Пепе не раздумывал, что будет делать в Сан-Поло и зачем его сюда принесло, пока не остановился перед церковью, соседствующей с высоким, похожим на дворец деревянным зданием. Вокруг постройки был разбит маленький, обнесенный невысокой оградой сад.

Дыша паром в окоченелый кулак, Пепе огляделся. Он ведать не ведал, что это за дом, а вниманием его завладела привязанная к ветви молодой пинии ярко-лазурная колыбелька. Ветер неуверенно покачивал ее, запутываясь в плотных ветвях зарослей самшита и можжевельника, стеной отгораживавших сад от церковного дворика.

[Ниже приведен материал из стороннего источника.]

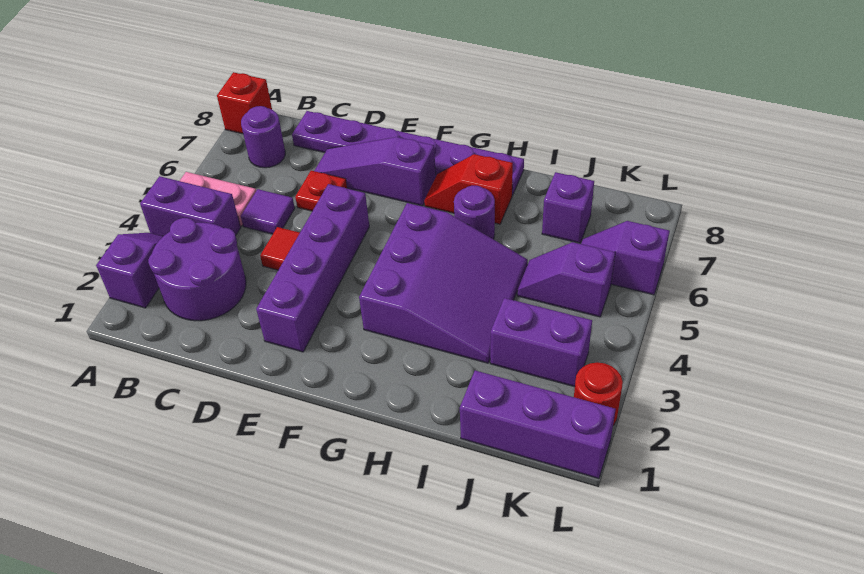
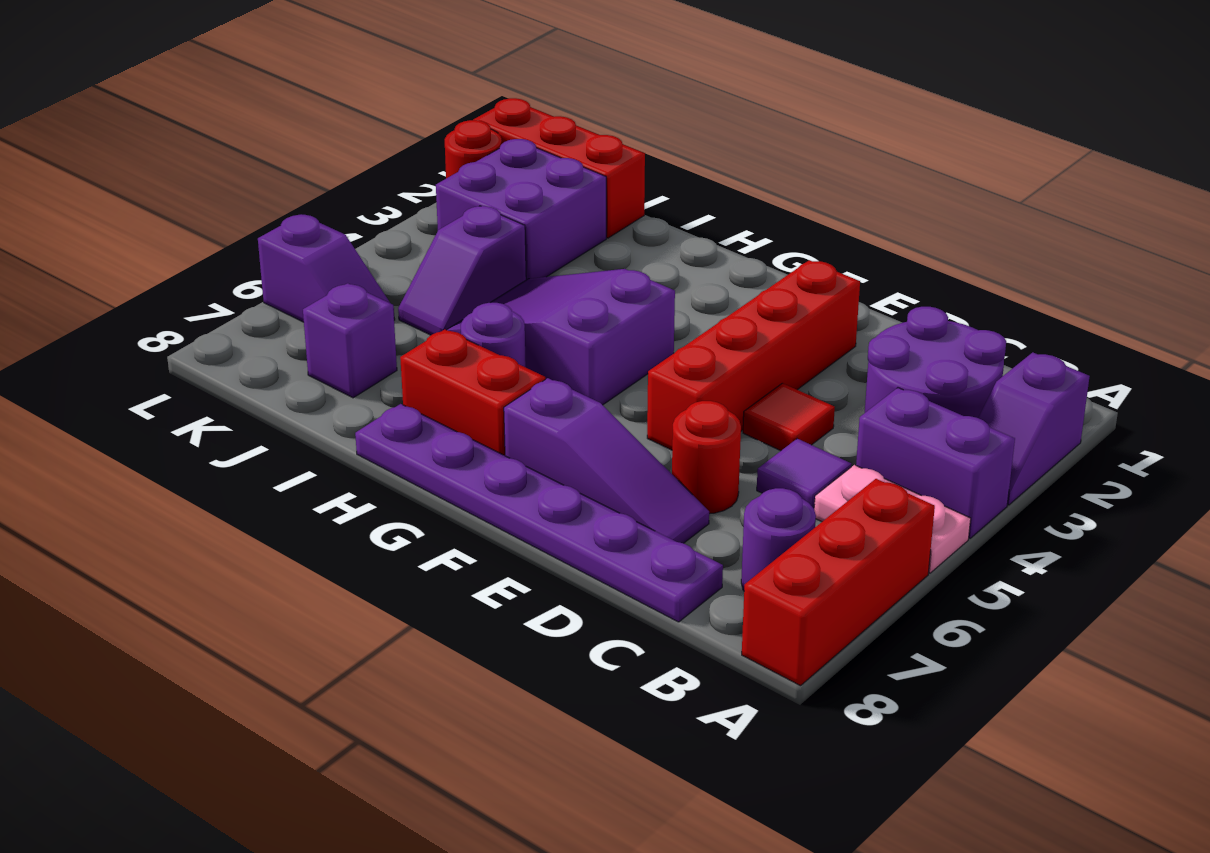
red 1x1 brick [217,72,272,134] -> red 1x3 brick [742,479,935,686]
red 1x1 plate [295,171,347,211] -> red 1x1 round brick [672,401,741,514]
purple 1x4 brick [256,184,369,352] -> red 1x4 brick [647,260,860,450]
purple 3x3 slope [359,203,528,363] -> purple 2x3 slope [447,269,675,405]
red 1x2 slope [424,154,513,224] -> red 1x2 brick [400,329,545,456]
purple 1x3 brick [460,371,616,478] -> red 1x3 brick [473,98,645,238]
purple 1x2 brick [490,298,592,387] -> purple 2x2 brick [436,139,606,280]
purple 1x2 slope [517,242,615,317] -> purple 1x2 slope turned to [398,206,526,335]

Если бы в те минуты на улочке квартала появилась хоть одна живая душа, Растяпа не посмел бы воплотить свою шальную затею и убрался восвояси. Но, на беду, звезды встали так, что именно теперь улица словно вымерла, а горожане попрятались за ставнями в своих домах, не желая ничего видеть и слышать.

Перекинув тощее тело через низенький витой заборчик и кроясь в аккуратно выстриженных лабиринтах кустов, Пепе подбирался к колыбельке, словно лис к курятнику. И боязно ему было – ведь по природе своей Растяпа отличался трусостью, – но притом и азартно. Он не придумал еще, для чего собрался сотворить такой грех, но мысли его убежали вперед, сладким охотничьим инстинктом маня к назначенной цели. Недаром донья Росария всегда говорила, что глупость с жадностью были его близнецами и родились всего на минутку раньше своего непутевого братца.

Тепло завернутый в яркий шерстяной плед, в лазурной колыбельке безмятежно спал младенец полутора-двух лет от роду. Когда Пепе схватил его на руки, мальчонка лишь поморщил вздернутый нос, причмокнул губами и, устраиваясь поудобнее, поежился внутри свертка. Похититель вернулся по собственным следам, перемахнул на улицу, опрометью бросился в узкий проулок между домами и был таков.